Carve-Outs and Structuring Options

The most immediate structuring option for LBOs is the use of a Hong Kong-incorporated special purpose vehicle (SPV) as the acquisition vehicle, with the target’s Hong Kong operations ring-fenced through a separate shareholder or asset transfer structure. Under Hong Kong company law (Cap. 622, Section 115), a company may issue shares with different rights, allowing the SPV to allocate voting rights and economic interests in a manner that avoids triggering the transaction value threshold. For example, the SPV could issue non-voting shares to the PE fund and voting shares to a minority co-investor with no Hong Kong turnover, keeping the transaction value attributable to the acquirer below the HKD 2 billion threshold. This structure is common in UK merger control practice under the Enterprise Act 2002 but is less established in Hong Kong. The Commission’s consultation paper explicitly states that it will consider “the economic reality of the transaction” rather than its legal form, meaning that artificial structuring to avoid thresholds may be challenged.

Post-Completion Integration and Conduct Risks

Even if a transaction clears the merger control review, post-completion conduct remains subject to the First and Second Conduct Rules. An LBO that results in a post-acquisition market share above 40% in a Hong Kong market — such as a PE firm consolidating two competing retail chains in the same district — creates a risk of abuse of substantial market power under Section 21 of Cap. 619. The Commission’s 2023-24 annual report notes that it initiated 2 investigations into abuse of substantial market power in the 2023-24 financial year, both in the property management sector.
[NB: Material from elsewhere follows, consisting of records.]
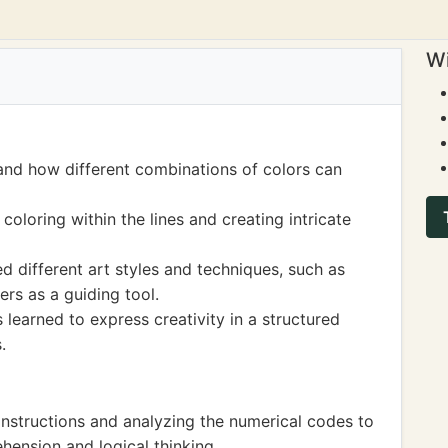
Wi
and how different combinations of colors can
 coloring within the lines and creating intricate
d different art styles and techniques, such as
ers as a guiding tool.
learned to express creativity in a structured
.
instructions and analyzing the numerical codes to
hension and logical thinking.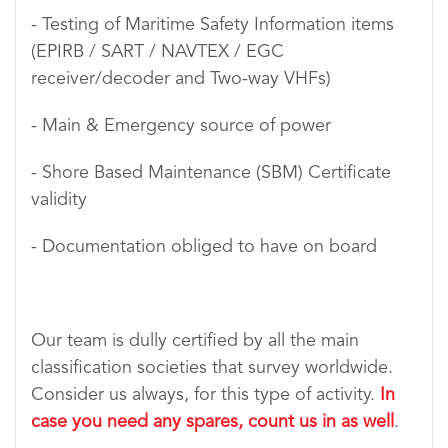
- Testing of Maritime Safety Information items
(EPIRB / SART / NAVTEX / EGC
receiver/decoder and Two-way VHFs)
- Main & Emergency source of power
- Shore Based Maintenance (SBM) Certificate
validity
- Documentation obliged to have on board
Our team is dully certified by all the main
classification societies that survey worldwide.
Consider us always, for this type of activity.
In
case you need any spares, count us in as well
.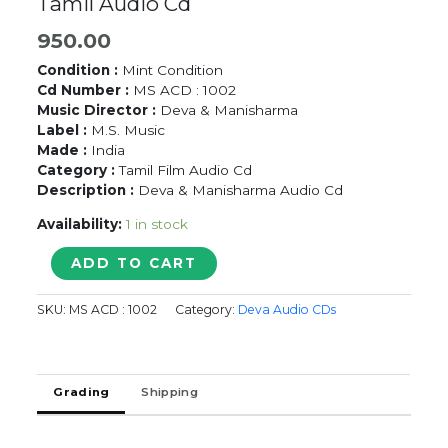
Tamil Audio Cd
950.00
Condition :
Mint Condition
Cd Number :
MS ACD : 1002
Music Director :
Deva & Manisharma
Label :
M.S. Music
Made :
India
Category :
Tamil Film Audio Cd
Description :
Deva & Manisharma Audio Cd
Availability:
1 in stock
UYIRLE
ADD TO CART
KALANTHATHU
/
SKU:
MS ACD : 1002
Category:
Deva Audio CDs
SINGANADAI
-
Deva
&
Grading
Shipping
Manisharma
Tamil
Audio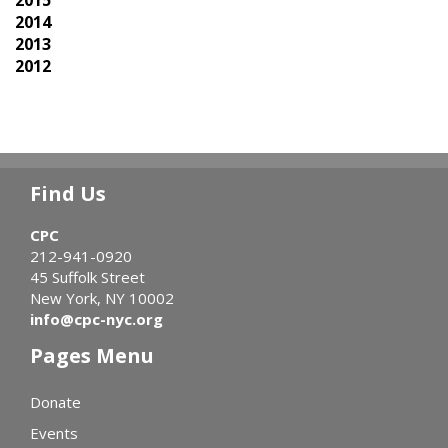
2015
2014
2013
2012
Find Us
CPC
212-941-0920
45 Suffolk Street
New York, NY 10002
info@cpc-nyc.org
Pages Menu
Donate
Events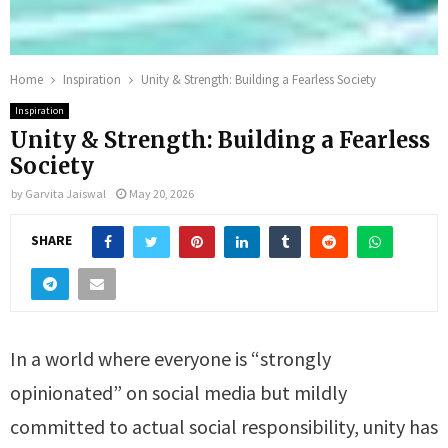
Home
Inspiration
Unity & Strength: Building a Fearless Society
Inspiration
Unity & Strength: Building a Fearless
Society
by
Garvita Jaiswal
May 20, 2026
SHARE
In a world where everyone is “strongly
opinionated” on social media but mildly
committed to actual social responsibility, unity has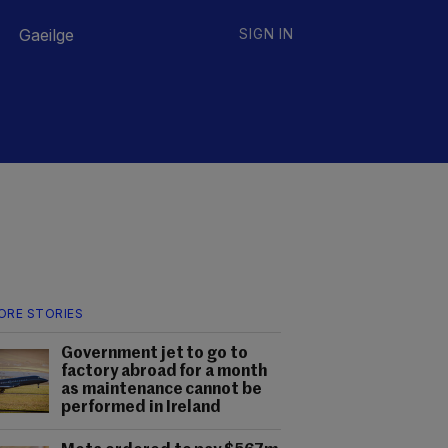
Gaeilge
SIGN IN
ORE STORIES
Government jet to go to
factory abroad for a month
as maintenance cannot be
performed in Ireland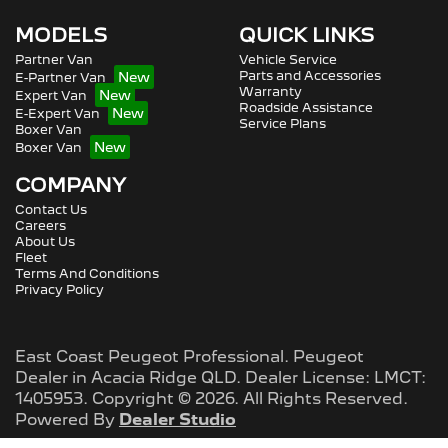
MODELS
QUICK LINKS
Partner Van
Vehicle Service
Parts and Accessories
E-Partner Van
Warranty
Expert Van
Roadside Assistance
E-Expert Van
Service Plans
Boxer Van
Boxer Van
COMPANY
Contact Us
Careers
About Us
Fleet
Terms And Conditions
Privacy Policy
East Coast Peugeot Professional
.
Peugeot
Dealer
in
Acacia Ridge QLD
.
Dealer License:
LMCT:
1405953
.
Copyright ©
2026
. All Rights Reserved.
Powered By
Dealer Studio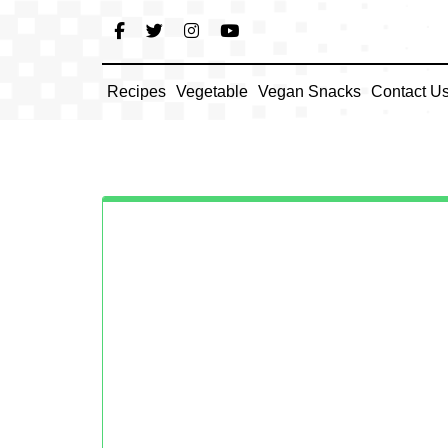
Skip
to
content
Recipes
Vegetable
Vegan Snacks
Contact U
For LBOs of Hong Kong property or retail companies, post-completion pricing strategies, supplier exclusivity arrangements, and tenant lease negotiations must be reviewed against the Second Conduct Rule to avoid investigation.

Actionable Takeaways for LBO Practitioners

  1. Conduct a jurisdiction-by-jurisdiction merger control mapping for every Hong Kong LBO target with cross-border operations, including SAMR, EU, and US thresholds, before signing the SPA — the Hong Kong regime is not the only filing obligation.
  2. Model the impact of a 15-week Phase II review on the LBO financing structure, including bridge loan pricing, commitment fees, and covenant headroom, and negotiate extension options in the debt commitment letter.
  3. Structure the acquisition SPV to minimize Hong Kong transaction value attribution by allocating voting rights to a low-turnover co-investor, but ensure the structure passes the Commission’s “economic reality” test under the proposed regime.
  4. Review post-completion integration plans for any Hong Kong market where the combined entity will hold a 40% or higher market share, and implement a competition law compliance program covering pricing, exclusivity, and information exchange.
  5. Engage with the FSTB’s consultation process directly through the Hong Kong Venture Capital and Private Equity Association (HKVCA) to advocate for an LBO-specific exemption or expedited review track in the proposed regime.